While all attention focuses on Jackie Chan, countryman Stephen Chow is a much less known actor/director whose work is far more witty and sophisticated than Chan’s knockabout slapstick. Stephen Chow first appeared as a children’s tv host in the series 430 Space Shuttle (1983) and then on film in various martial arts films and comedies beginning from 1988, with his first starring role being in the gambling comedy All for the Winner/God of Gamblers II (1990). Stephen Chow’s funniest work has been when he has taken the director’s chair and From Beijing with Love was his first outing as director, as well as star.

Chow would go onto direct/star in other wittily sophisticated works such as the almost indescribable Forbidden City Cop (1996); The God of Cookery (1996) about rivalry between television chefs; The King of Comedy (1999), a sharply observed spoof of the Hong Kong film industry, Shaolin Soccer (2001), which combined flying martial arts of the Wu Xia cycle with soccer, before having great crossover success in the West with the Wu Xia parody Kung Fu Hustle (2004) and then going onto the children’s film CJ7 (2008), Journey to the West: Conquering the Demons (2013) and The Mermaid (2016), as well as producing the English-language Dragonball: Evolution (2009).

From Beijing with Love is Stephen Chow’s spoof-come-homage to the James Bond films. In fact, it is probably the best Bond send-up ever made and a dozen times funnier than Austin Powers, International Man of Mystery (1997) and any of its sequels and imitators. Chow cheerfully acknowledges the Bond films at every opportunity – he copies their music, there is a character named The Man with the Golden Gun and another modelled after the steel-toothed henchman Jaws. At one point, Chow is even seen looking at a collection of Bond pictures and videotapes as he tries to get himself back in training.
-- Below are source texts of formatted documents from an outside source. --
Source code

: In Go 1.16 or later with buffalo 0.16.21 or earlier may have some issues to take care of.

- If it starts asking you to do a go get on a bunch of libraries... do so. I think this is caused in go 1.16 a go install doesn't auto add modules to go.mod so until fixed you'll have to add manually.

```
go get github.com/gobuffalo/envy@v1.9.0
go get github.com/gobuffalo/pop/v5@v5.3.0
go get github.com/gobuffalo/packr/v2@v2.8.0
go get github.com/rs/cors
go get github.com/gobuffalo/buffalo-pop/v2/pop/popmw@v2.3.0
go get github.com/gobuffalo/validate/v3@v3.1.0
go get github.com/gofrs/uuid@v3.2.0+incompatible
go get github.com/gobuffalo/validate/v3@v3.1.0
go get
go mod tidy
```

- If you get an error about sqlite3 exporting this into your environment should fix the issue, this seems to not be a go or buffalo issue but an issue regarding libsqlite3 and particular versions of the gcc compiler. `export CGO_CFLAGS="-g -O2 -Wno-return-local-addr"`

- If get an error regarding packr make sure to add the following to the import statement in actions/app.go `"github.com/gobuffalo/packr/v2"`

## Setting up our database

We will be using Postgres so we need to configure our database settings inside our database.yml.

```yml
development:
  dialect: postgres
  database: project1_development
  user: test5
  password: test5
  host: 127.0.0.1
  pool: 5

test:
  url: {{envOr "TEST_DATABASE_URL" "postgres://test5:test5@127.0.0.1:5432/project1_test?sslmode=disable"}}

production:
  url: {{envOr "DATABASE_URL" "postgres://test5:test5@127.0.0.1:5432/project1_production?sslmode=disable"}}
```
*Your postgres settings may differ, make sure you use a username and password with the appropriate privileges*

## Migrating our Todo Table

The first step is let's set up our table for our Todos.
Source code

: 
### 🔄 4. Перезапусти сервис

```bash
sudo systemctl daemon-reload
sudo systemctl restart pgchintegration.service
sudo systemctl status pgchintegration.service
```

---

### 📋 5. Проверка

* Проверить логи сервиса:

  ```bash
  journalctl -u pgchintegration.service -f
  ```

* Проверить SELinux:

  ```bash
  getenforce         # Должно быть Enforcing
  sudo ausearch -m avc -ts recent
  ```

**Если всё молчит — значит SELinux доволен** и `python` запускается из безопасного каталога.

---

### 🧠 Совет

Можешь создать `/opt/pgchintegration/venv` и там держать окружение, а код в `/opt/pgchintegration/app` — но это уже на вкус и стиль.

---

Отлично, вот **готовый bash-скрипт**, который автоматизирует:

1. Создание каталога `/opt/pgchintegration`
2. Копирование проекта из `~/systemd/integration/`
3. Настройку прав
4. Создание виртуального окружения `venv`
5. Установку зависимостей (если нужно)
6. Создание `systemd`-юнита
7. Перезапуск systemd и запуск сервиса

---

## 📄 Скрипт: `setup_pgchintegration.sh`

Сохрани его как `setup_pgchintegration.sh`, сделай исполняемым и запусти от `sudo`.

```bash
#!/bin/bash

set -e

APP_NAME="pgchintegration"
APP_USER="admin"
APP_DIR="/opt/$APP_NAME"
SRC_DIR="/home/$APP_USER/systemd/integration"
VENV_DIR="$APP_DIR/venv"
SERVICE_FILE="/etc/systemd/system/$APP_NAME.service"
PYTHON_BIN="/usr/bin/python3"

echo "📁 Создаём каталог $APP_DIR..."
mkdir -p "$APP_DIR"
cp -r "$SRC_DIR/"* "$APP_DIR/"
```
Spy Stephen Chow and Anita Yuen in From Beijing with Love (1994)
Spy Stephen Chow and Anita Yuen

Parts of the film cheerfully send-up entire sections of the James Bond films – like the Maurice Binder credits sequence where the shadow silhouetted figure swings a woman around and we then hear glass shattering as he accidentally drops her off-screen; or of the end of the Bond films where we usually see Bond making out with the woman of the show.
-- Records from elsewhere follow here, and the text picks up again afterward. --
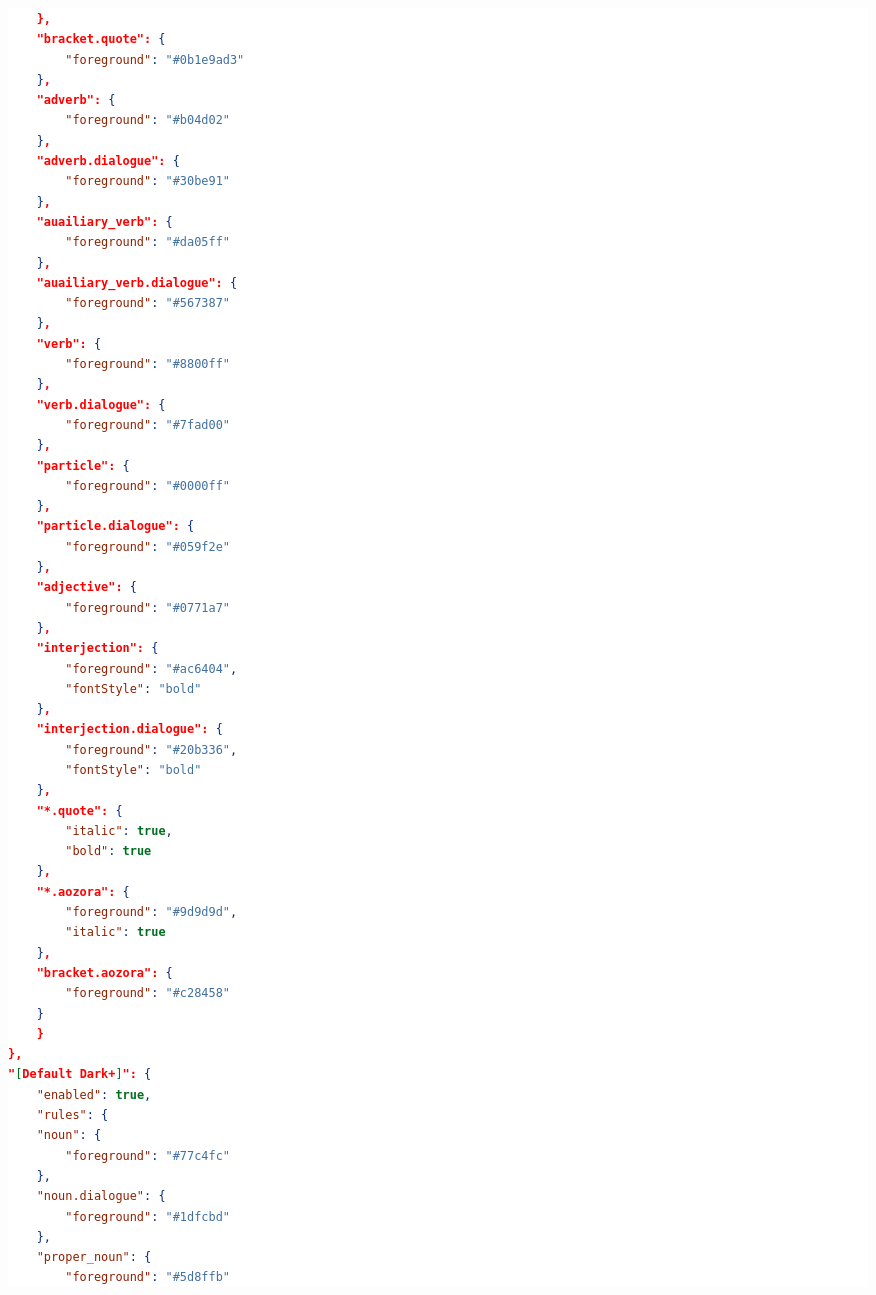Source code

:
 ```json
    },
    "bracket.quote": {
        "foreground": "#0b1e9ad3"
    },
    "adverb": {
        "foreground": "#b04d02"
    },
    "adverb.dialogue": {
        "foreground": "#30be91"
    },
    "auailiary_verb": {
        "foreground": "#da05ff"
    },
    "auailiary_verb.dialogue": {
        "foreground": "#567387"
    },
    "verb": {
        "foreground": "#8800ff"
    },
    "verb.dialogue": {
        "foreground": "#7fad00"
    },
    "particle": {
        "foreground": "#0000ff"
    },
    "particle.dialogue": {
        "foreground": "#059f2e"
    },
    "adjective": {
        "foreground": "#0771a7"
    },
    "interjection": {
        "foreground": "#ac6404",
        "fontStyle": "bold"
    },
    "interjection.dialogue": {
        "foreground": "#20b336",
        "fontStyle": "bold"
    },
    "*.quote": {
        "italic": true,
        "bold": true
    },
    "*.aozora": {
        "foreground": "#9d9d9d",
        "italic": true
    },
    "bracket.aozora": {
        "foreground": "#c28458"
    }
    }
},
"[Default Dark+]": {
    "enabled": true,
    "rules": {
    "noun": {
        "foreground": "#77c4fc"
    },
    "noun.dialogue": {
        "foreground": "#1dfcbd"
    },
    "proper_noun": {
        "foreground": "#5d8ffb"
```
However, From Beijing with Love is considerably more than just a string of cute parrotings of its models. Stephen Chow has an infectiously light touch with the comedy. There are a number of wonderful scenes – like where he demonstrates a cellphone that is really an electric razor, an electric razor that is really a hairdryer and a hairdryer and shoes that are really electric razors; his attempts to leap over a wall using the spring-loaded briefcase; the firing squad victim who manages to escape in a deft display of the wild martial arts that usually inhabit Hong Kong’s fantasy films only to be bazookaed down as he flies off into the air; even touches like the cigarette butt that remains glued to Chow’s bottom lip as he entertains the party on the piano.

The most memorably funny scene is the one where Anita Yuen removes the bullet from Stephen Chow’s leg with a chisel and he uses a pornographic video to distract himself during the operation, a scene that in its absurdity also manages to be surprisingly tender.